Kill a Frozen Program to Stop the Spinning Beachball in Mac OS X

May 3, 2007 - 25 Comments

Spinning beachball of death in Mac OS X Frozen apps happen to the best of us for reasons we don’t always understand, and a Mac application can just suddenly become unresponsive and we see the spinning beachball of death (sometimes called SBOD for short).

For those new to the Mac platform, getting around the spinning wait cursor might be confusing, so here’s two ways to do just that. The first method is through the GUI using a trick called Force Quit, and the second method is using the command line kill utility, which should be familiar to Mac users coming from a unix background. Both work, so it’s just a matter of choosing what you’re comfortable with the next time you discover the spinning color ball cursor taking over your Mac when a program freezes up.

For the most part, you’ll see the Spinning Beachball in Mac OS X when an app is frozen, stuck, or crashing. Since it’s going to crash anyway, you can go ahead and kill the frozen app to stop the SPOD beachball spinning around endlessly and speed things up.

Page images and extracted text:
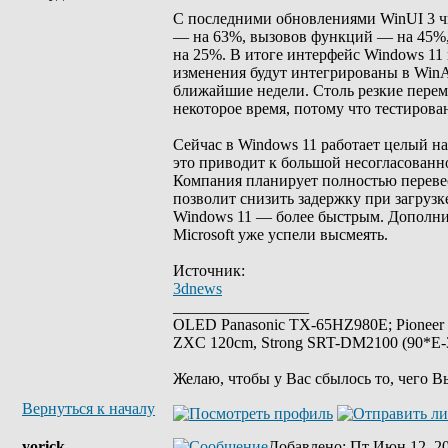
С последними обновлениями WinUI 3 ч
— на 63%, вызовов функций — на 45%, 
на 25%. В итоге интерфейс Windows 11
изменения будут интегрированы в WinA
ближайшие недели. Столь резкие перем
некоторое время, потому что тестиров
Сейчас в Windows 11 работает целый н
это приводит к большой несогласованно
Компания планирует полностью переве
позволит снизить задержку при загрузк
Windows 11 — более быстрым. Дополни
Microsoft уже успели высмеять.
Источник:
3dnews
_________________
OLED Panasonic TX-65HZ980E; Pioneer
ZXC 120cm, Strong SRT-DM2100 (90*E-30
Желаю, чтобы у Вас сбылось то, чего В
Вернуться к началу
yorick
Добавлено
: Пт Июн 12, 2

● **Task goal**:
In the article about the spinning beachball, what is the GUI method for stopping a frozen app called?

● **Solution to the exercise**:
It is called Force Quit.